Ingi Khouzam, avocate en conformité à la Chambre, ajoute qu’en considérant que la plupart des limites pour les dégâts d’eau sont établies à 10 000 $ et 25 000 $, celles-ci peuvent être très rapidement atteintes, avant même que la restauration soit amorcée. « Si l’expert en sinistre n’a pas rencontré le client à ce moment et ne lui a pas montré ses limites, s’il n’entre pas en jeu rapidement, il peut y avoir des dépassements de couts importants », dit-elle.

Mme Raic souligne aussi que dans certains cas, il se peut que le contrat d’assurance ne prévoie pas de couverture pour un risque donné. « Il faut néanmoins envoyer rapidement quelqu’un. Il faut s’assurer de ce que la police couvre. Il y a des assurés qui ont l’impression que parce que quelqu’un arrive rapidement, sa réclamation est recevable », dit la PDG de la Chambre.

Mme Khouzam fait remarquer que certains assureurs ont des documents très clairs sur ce point, tandis que d’autres préfèrent ne pas affoler le client. « D’où l’intérêt à ce que l’expert en sinistre arrive rapidement au dossier, ajoute Mme Raic. On veut éveiller l’assuré, mais aussi clairement énoncer que l’expert entre rapidement au dossier et d’informer le client de ce que sa police couvre. »
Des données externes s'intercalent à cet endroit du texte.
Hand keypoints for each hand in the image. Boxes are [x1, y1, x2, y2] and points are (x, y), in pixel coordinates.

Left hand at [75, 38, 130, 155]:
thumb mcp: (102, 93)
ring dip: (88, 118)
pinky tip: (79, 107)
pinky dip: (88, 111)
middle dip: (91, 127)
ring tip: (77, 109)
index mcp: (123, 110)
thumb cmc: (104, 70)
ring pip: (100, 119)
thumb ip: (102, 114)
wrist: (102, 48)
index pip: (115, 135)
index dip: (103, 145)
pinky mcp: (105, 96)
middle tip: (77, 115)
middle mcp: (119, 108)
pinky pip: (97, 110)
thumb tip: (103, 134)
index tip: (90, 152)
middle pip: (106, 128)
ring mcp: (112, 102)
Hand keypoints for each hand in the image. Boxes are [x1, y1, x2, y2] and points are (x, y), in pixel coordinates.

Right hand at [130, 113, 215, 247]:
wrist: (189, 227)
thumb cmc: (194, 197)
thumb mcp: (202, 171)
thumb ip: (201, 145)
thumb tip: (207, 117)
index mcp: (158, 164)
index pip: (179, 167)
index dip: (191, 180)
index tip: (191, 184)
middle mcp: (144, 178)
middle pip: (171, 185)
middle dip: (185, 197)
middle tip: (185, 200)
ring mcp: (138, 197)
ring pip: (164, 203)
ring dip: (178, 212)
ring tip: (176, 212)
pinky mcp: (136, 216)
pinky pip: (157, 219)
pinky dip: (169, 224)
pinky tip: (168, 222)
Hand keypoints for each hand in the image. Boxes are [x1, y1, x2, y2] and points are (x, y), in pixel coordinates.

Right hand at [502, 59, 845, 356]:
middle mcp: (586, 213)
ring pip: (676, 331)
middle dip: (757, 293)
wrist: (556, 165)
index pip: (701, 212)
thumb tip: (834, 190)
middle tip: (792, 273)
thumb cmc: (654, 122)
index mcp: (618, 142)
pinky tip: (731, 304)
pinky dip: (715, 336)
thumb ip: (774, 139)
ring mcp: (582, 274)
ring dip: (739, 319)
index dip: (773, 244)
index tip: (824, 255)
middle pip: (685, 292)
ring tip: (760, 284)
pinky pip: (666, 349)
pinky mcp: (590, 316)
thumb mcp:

S’agit-il d’une critique du travail de l’expert en sinistre? Non, répond Mme Raic. Pour la PDG de la Chambre, c’est l’ensemble de l’industrie qui doit s’interroger. « Est-ce toutes ces choses sont faites dans les règles de l’art. Si l’affectation de l’expert en sinistre se fait tardivement, il y a un problème », dit-elle.